Blame it on a lot of time on hand due to the nationwide lockdown or the excess liquidity chasing equity markets. Many new investors have been investing in equity markets. From a figure of around 98 lakh active accounts with 15 of India’s largest stock brokerages in January this year, the number rose to 1.28 crore by the end of July. Having equities in our portfolios is crucial as they are considered the best vehicles for beating inflation over the long term convincingly. Also, basic investment principles say that both equity and debt are needed in everyone’s portfolio. But mindless investing in equities is not desirable. Here’s what you should do and avoid while directly buying equity shares.
Have a plan
If you are a first time investor in equity markets, draw a solid plan. Don’t just jump into equity markets. Ensure that you have an emergency corpus (monthly unavoidable expenses for the next six months at least) and adequate health insurance. Decide on financial goals and a plan – with a good mix of investment products – to get there. Your equity investment should be a part of this plan. “While many people start out opportunistically, it's important to have a plan. Following asset allocation (diversifying your investment across multiple asset classes) principles or a core-satellite philosophy (diversifying investment across products with different risk levels) is important as one builds his/her portfolio for the long term,” says Vasanth Kamath, founder and CEO, Smallcase Technologies.
Nithin Kamath, CEO of Zerodha, one of India's largest stock brokers stresses on the need for diversification. “First-time investors end up taking concentrated bets,” he says. Not just among stocks, but make sure you diversify even within asset classes, such as debt instruments and gold.
Have a time horizon
To make the most out of equities, make sure you are ready to stay invested for at least three years to begin with. Typically, for equity funds, a minimum time horizon of five years is highly recommended. A Moneycontrol CRISIL Research study done in June 2020 showed that while one-year and two-year systematic investment plans (SIP) have given very high returns, such short term SIPs also have a greater probability of giving negative returns. “To try and time the market is bad. Take a three to five-year view. Otherwise, equity investing doesn’t make sense,” says Mayur Patel, Principal-Fund manager, Equity at IIFL Asset Management.
Understand companies and industries
Stick to businesses that you understand. Kirtan Shah, chief financial planner, Chief Financial Planner, SRE Ltd says that many young investors these days are attracted to the pharmaceutical sector because the sector’s prospects look good in the hope of a breakthrough in a Coronavirus vaccine being found. But one pharmaceutical company can be quite different from another. Kirtan explains that some pharmaceutical companies make raw materials used by others to make their drugs. Some other companies make what’s termed as ‘bio-similar’ products that are similar to products on which other companies already have patents registered, so as to not violate other companies’ patents. Then there are those who only do research on behalf of those pharmaceutical companies who cannot afford a lot of research and development. Understanding businesses whose products you can see, touch and experience – food products and consumer goods, for instance – could be much easier.
Stick to large-caps
First-time investors should stick to large-cap stocks. These are well-established companies and there is a lot of information about them already in public domain. They are also less volatile than small and mid-sized firms.
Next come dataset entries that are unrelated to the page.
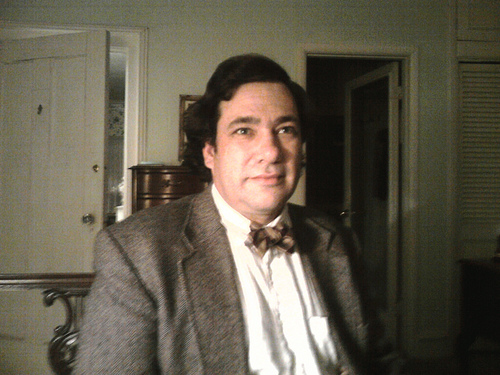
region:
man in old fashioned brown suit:
[64, 50, 419, 373]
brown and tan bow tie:
[243, 224, 302, 266]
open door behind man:
[293, 41, 421, 367]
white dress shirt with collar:
[209, 183, 326, 371]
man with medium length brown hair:
[163, 46, 326, 218]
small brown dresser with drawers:
[120, 156, 196, 207]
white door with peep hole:
[6, 39, 105, 364]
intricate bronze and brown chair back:
[0, 263, 83, 372]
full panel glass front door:
[337, 75, 399, 337]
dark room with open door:
[298, 46, 407, 353]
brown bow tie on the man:
[234, 216, 304, 265]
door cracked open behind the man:
[40, 14, 135, 244]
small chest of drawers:
[124, 155, 204, 207]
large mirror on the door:
[351, 83, 384, 270]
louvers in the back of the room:
[461, 63, 495, 230]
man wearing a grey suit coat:
[111, 208, 374, 362]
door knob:
[77, 203, 98, 228]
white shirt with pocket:
[247, 268, 325, 371]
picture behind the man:
[169, 90, 206, 170]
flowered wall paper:
[107, 102, 124, 137]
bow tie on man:
[232, 214, 299, 249]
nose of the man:
[261, 148, 286, 178]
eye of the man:
[229, 119, 261, 153]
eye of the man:
[277, 114, 299, 139]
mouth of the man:
[249, 168, 290, 193]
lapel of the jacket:
[171, 224, 210, 296]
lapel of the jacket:
[310, 230, 362, 300]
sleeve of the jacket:
[55, 233, 161, 372]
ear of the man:
[190, 140, 220, 176]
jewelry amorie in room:
[128, 154, 175, 203]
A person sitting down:
[62, 46, 412, 373]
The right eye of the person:
[231, 125, 256, 137]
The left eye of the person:
[272, 123, 299, 136]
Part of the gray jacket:
[140, 247, 163, 292]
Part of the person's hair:
[224, 66, 248, 78]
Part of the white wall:
[184, 19, 216, 51]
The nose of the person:
[256, 123, 286, 165]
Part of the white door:
[33, 148, 54, 232]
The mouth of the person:
[242, 170, 296, 187]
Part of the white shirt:
[278, 298, 297, 344]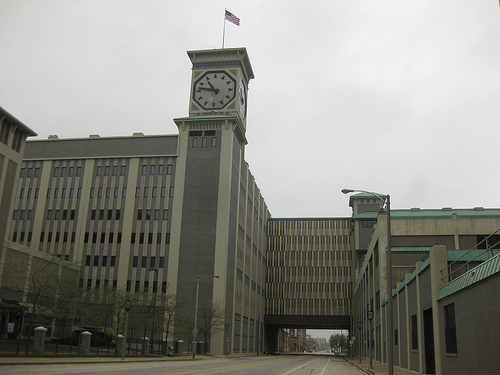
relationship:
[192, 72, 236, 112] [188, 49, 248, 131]
face of clock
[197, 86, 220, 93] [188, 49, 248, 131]
hand of clock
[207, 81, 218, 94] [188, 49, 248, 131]
hand of clock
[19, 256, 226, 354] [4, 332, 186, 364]
trees in courtyard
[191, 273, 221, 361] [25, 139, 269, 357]
street light next to building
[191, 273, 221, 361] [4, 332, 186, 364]
street light next to courtyard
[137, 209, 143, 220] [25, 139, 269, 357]
window on building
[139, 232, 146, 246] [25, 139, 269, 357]
window on building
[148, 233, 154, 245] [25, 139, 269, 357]
window on building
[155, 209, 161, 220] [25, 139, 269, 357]
window on building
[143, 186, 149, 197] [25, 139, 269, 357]
window on building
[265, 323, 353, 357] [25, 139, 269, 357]
an underpass past building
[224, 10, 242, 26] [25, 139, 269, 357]
american flag on top of building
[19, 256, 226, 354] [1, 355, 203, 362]
trees on sidewalk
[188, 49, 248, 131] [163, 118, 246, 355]
clock on tower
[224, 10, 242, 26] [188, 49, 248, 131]
american flag on top of clock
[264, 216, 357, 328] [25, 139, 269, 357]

Don’t be tempted by rising markets
After a catastrophic fall in March (the S&P BSE Sensex fell 36 per cent in a month), the Sensex was up 30 percent by April. By August 24, Sensex is already up 49 percent from its March lows. Experts say that the bus loads of investors who came in the lockdown may have got a sense of confidence that they have managed their portfolios well. But that’s a mirage. Take a look at number of stocks that have gone up and down in this period. Nearly all stocks within BSE 100 index fell on March 23. In the month of August so far, an average of 57 stocks have gone up and 44 stocks have moved down. The turnaround is sharper in mid and small-cap stocks.
“Many investors buy a stock by looking at only its past performance. While it should be one parameter while deciding, understanding the philosophy, criteria, its risk levels and so on should be factored in while adding it to your portfolio,” says Vasanth. Mayur is quick to point out that the current market rally is driven by technical factors such as falling interest rates and increased funds coming into the markets, thanks to liberal central banks, around the world, pumping liquidity. Economic growth and fundamentals have deteriorated in the meanwhile.
Don’t make this a living
Kirtan further adds that young investors might just feel like making stock trading a full-time activity, “looking at the way returns from equity investing have happened in the last three months.” Stock investing is not a full-time activity for you unless you are a professional money manager. Spending too much time looking at your investment portfolio, in the worst cases, almost daily, can wipe off your entire capital sooner or later.
Avoid social mediaTill about a few years ago, we read many media articles of multi-baggers and stock picks. Such news reports have got amplified on social media platforms such as twitter and even Facebook. People have been talking companies, markets, sectors and so on. “Millennials and first-time investors are always in search of multi-baggers. And social media has many such ideas floating around. That is scary. You’ve got to do your homework, instead,” says Mayur.